Goldbird Variations

This year we stayed home for Thanksgiving. which gave me an opportunity to try another non-stadard turkey preparation. The key to perfect dark and white meat is to cook the bits separately, giving each the time/temperature treatments necessary to produce juicy meat. I had already figured out the perfect method for confiting the legs, so I began there, sealing the legs and wings with duck fat, butter, and sage.

Confit Legs and Wings

The breast was prepared in the style of a porchetta, a recipe developed by J. Kenji Lopez-Alt at Serious Eats. I removed the skin in one piece and then layered the butterflied boned breasts on top. After scoring the interior, I rubbed a mixture of sage, garlic, fennel seeds, and red pepper into the cuts.


Utilizing my charcuterie skills, I rolled the meat into the skin and tied it off into a roast. (If I make this again, I will probably dust both sides of the meat with transglutaminase to bind everything together.)

Fit To Be Tied

I vacuum sealed the turchetta and cooked it sous vide for six hours at 60°C.
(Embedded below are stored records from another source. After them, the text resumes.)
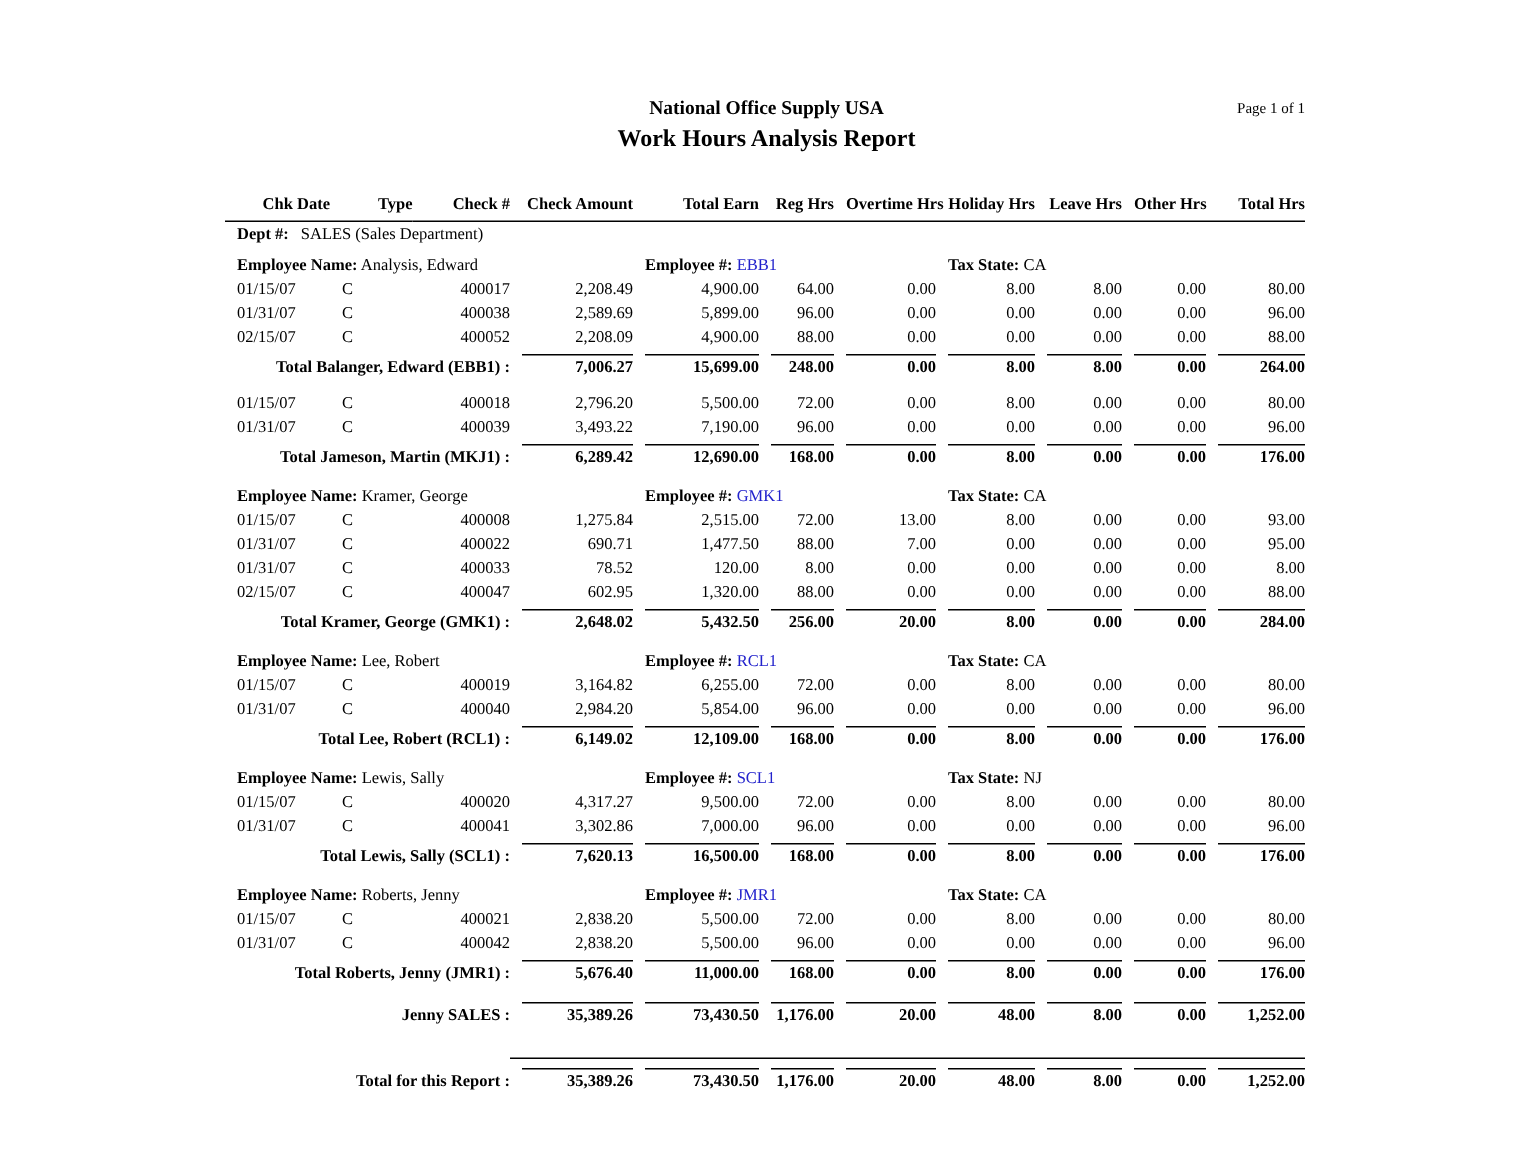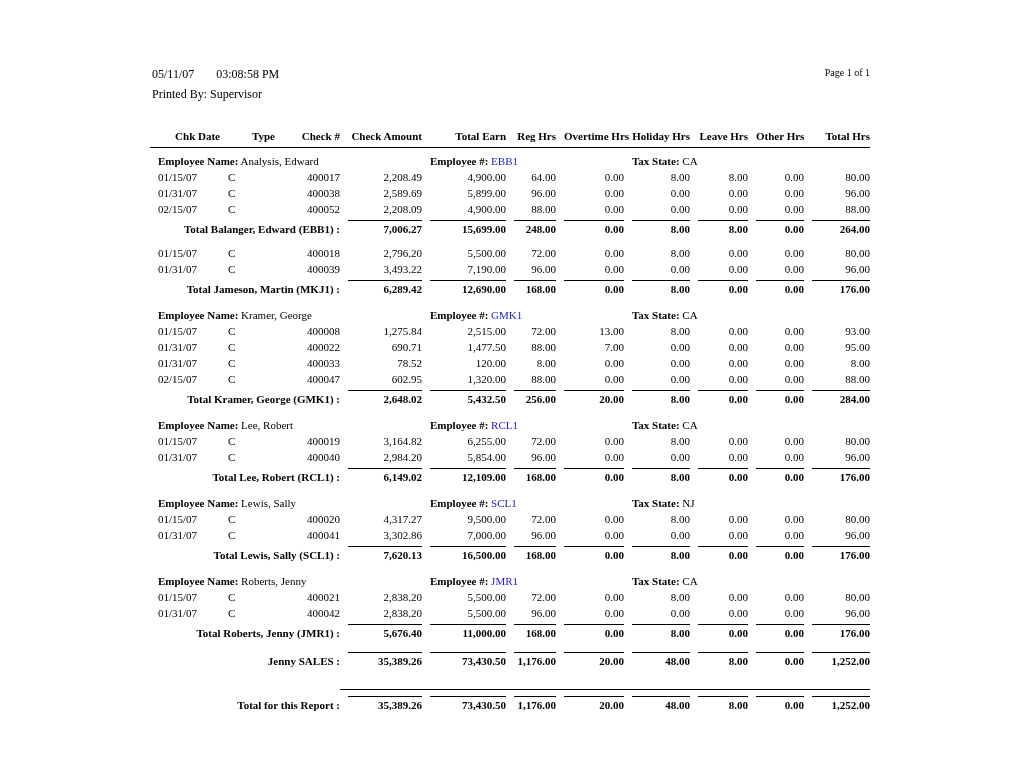--- a/index.html
+++ b/index.html
@@ -42,25 +42,23 @@
   td.rline { border-bottom: 1px solid #000; }
   .emp-link { font-weight: normal; }
 </style>
 </head>
 <body>
 
 <div class="page">
   <div class="report">
 
     <div class="rpt-header">
-      <div class="hdr-left">
-        <div class="hdr-datetime">
-          <span>05/11/07</span><span>03:08:58 PM</span>
-        </div>
-        <div class="printed-by">Printed By: Supervisor</div>
+      <div class="hdr-center">
+        <div class="company">National Office Supply USA</div>
+        <div class="title">Work Hours Analysis Report</div>
       </div>
       <div class="hdr-right">Page 1 of 1</div>
     </div>
 
     <table class="rpt">
       <colgroup>
         <col style="width:70px">
           <col style="width:55px">
           <col style="width:65px">
           <col style="width:82px">
@@ -81,20 +79,25 @@
           <th><span class="u">Total Earn</span></th>
           <th><span class="u">Reg Hrs</span></th>
           <th><span class="u">Overtime Hrs</span></th>
           <th><span class="u">Holiday Hrs</span></th>
           <th><span class="u">Leave Hrs</span></th>
           <th><span class="u">Other Hrs</span></th>
           <th><span class="u">Total Hrs</span></th>
         </tr>
       </thead>
       <tbody id="report-body">
+        <tr>
+          <td colspan="11" class="dept">
+            <span class="b">Dept #:</span><span>SALES (Sales Department)</span>
+          </td>
+        </tr>
         <tr class="gap">
           <td colspan="11" style="height:3px"></td>
         </tr>
       <tr class="emp-header">
             <td class="eh-name" colspan="4"><span class="b">Employee Name:</span><span> Analysis, Edward</span></td>
             <td class="eh-num" colspan="3"><span class="b">Employee #:</span><span class="emp-link" style="color: rgb(34, 34, 204);"> EBB1</span></td>
             <td class="eh-tax" colspan="4"><span class="b">Tax State:</span><span> CA</span></td>
           </tr>
           <tr class="data-row">
             <td class="al">01/15/07</td>

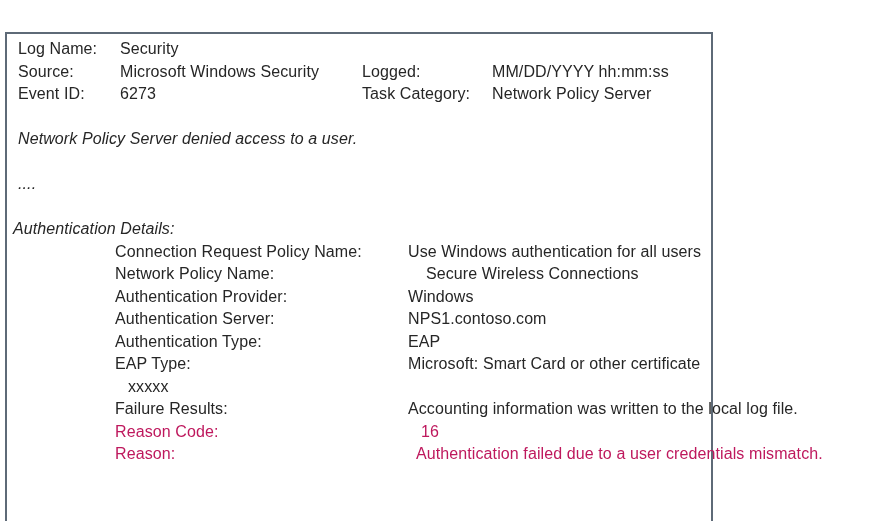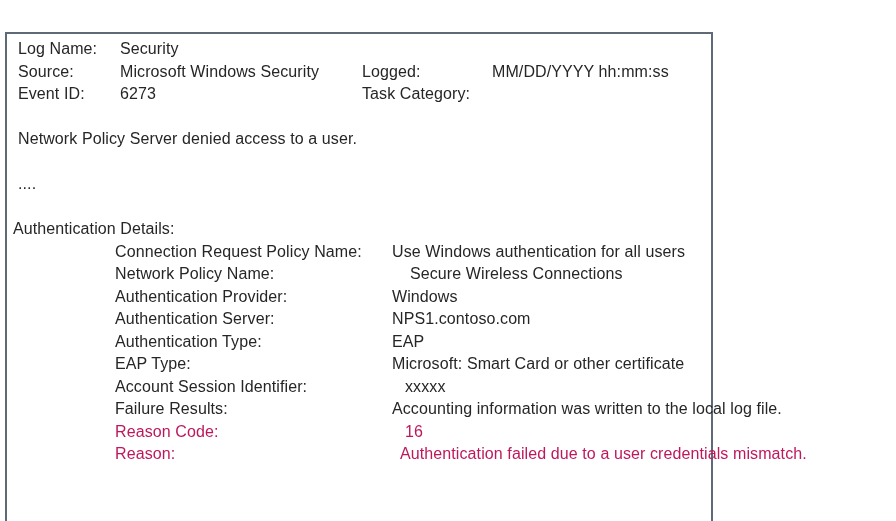--- a/index.html
+++ b/index.html
@@ -20,37 +20,38 @@
     box-sizing: border-box;
     background: #ffffff;
     padding: 4px 8px 0 11px;
     font-family: "Liberation Sans", sans-serif;
     font-size: 16px;
     letter-spacing: 0.1px;
     line-height: 22.5px;
     color: #262626;
     margin-top: 27px;
   }
-  .line { height: 22.5px; white-space: nowrap; }
+  .line { height: 22.5px; white-space: nowrap; font-style: italic; }
   .blank { height: 22.5px; }
 
   
   .hrow {
     display: grid;
     grid-template-columns: 102px 242px 130px 1fr;
     height: 22.5px;
   }
   .hrow > div { white-space: nowrap; }
 
   
   .drow {
     display: grid;
     grid-template-columns: 277px 1fr;
     padding-left: 97px;
     height: 22.5px;
+    gap: 16px;
   }
   .drow > div { white-space: nowrap; }
   .details .drow:nth-child(2) .val { padding-left: 18px; }
   .details .drow:nth-child(7) .val { padding-left: 13px; }
   .details .drow:nth-child(9) .val { padding-left: 13px; }
   .details .drow:nth-child(10) .val { padding-left: 8px; }
 
   .red { color: #be185d; }
   .auth-heading { margin-left: -5px; }
   .footer-note { margin-left: -10px; }
@@ -70,20 +71,21 @@
     <div class="hrow">
       <div>Source:</div>
       <div>Microsoft Windows Security</div>
       <div>Logged:</div>
       <div>MM/DD/YYYY hh:mm:ss</div>
     </div>
     <div class="hrow">
       <div>Event ID:</div>
       <div>6273</div>
       <div>Task Category:</div>
+      <div>Network Policy Server</div>
     </div>
   </div>
 
   <div class="blank"></div>
 
   <div class="line">Network Policy Server denied access to a user.</div>
 
   <div class="blank"></div>
 
   <div class="line">....</div>
@@ -111,21 +113,20 @@
     </div>
     <div class="drow">
       <div class="lbl">Authentication Type:</div>
       <div class="val">EAP</div>
     </div>
     <div class="drow">
       <div class="lbl">EAP Type:</div>
       <div class="val">Microsoft: Smart Card or other certificate</div>
     </div>
     <div class="drow">
-      <div class="lbl">Account Session Identifier:</div>
       <div class="val">xxxxx</div>
     </div>
     <div class="drow">
       <div class="lbl">Failure Results:</div>
       <div class="val">Accounting information was written to the local log file.</div>
     </div>
     <div class="drow red">
       <div class="lbl">Reason Code:</div>
       <div class="val">16</div>
     </div>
She Who Must Be Obeyed made our traditional sausage and sage stuffing, but we decided to try another Serious Eats innovation: stuffing waffles. Instead of baking the wet, just-mixed stuffing, she pressed it in our waffle iron.

Stuffing Waffles

When the turchetta was done, I dried it off and deep-fried it for ten minutes, rolling it once to get all of the skin crispy. (Again, for future reference: Use a deeper pot, to prevent a fire hazard from boil-over.)

Fried Turchetta

I boned out the legs, then sliced everything for serving.


In addition to the non-traditional turkey and stuffing, we had donut stuffing (made from dried chunks of orange-ginger cake donuts from Union Square Donuts), mashed potatoes, mashed sweet potatoes, green beans, and gravy made from turkey stock and confit gelatin.

Final Plate

The breast was moist and the seasoning didn’t overpower the taste of the meat – which I don’t think I could say if I had used a store-bought bird. There are assertive flavors at work that require the turkey to taste like turkey. The waffles were crispy and caramelized, and also provided essential gravy containment.

And, of course, we had plenty of leftovers. Tonight’s “breakfast for dinner’ variation was hash with waffles and egg:


Turkey: It’s what’s for dinner. And breakfast. And lunch. (But not dessert. Yet.)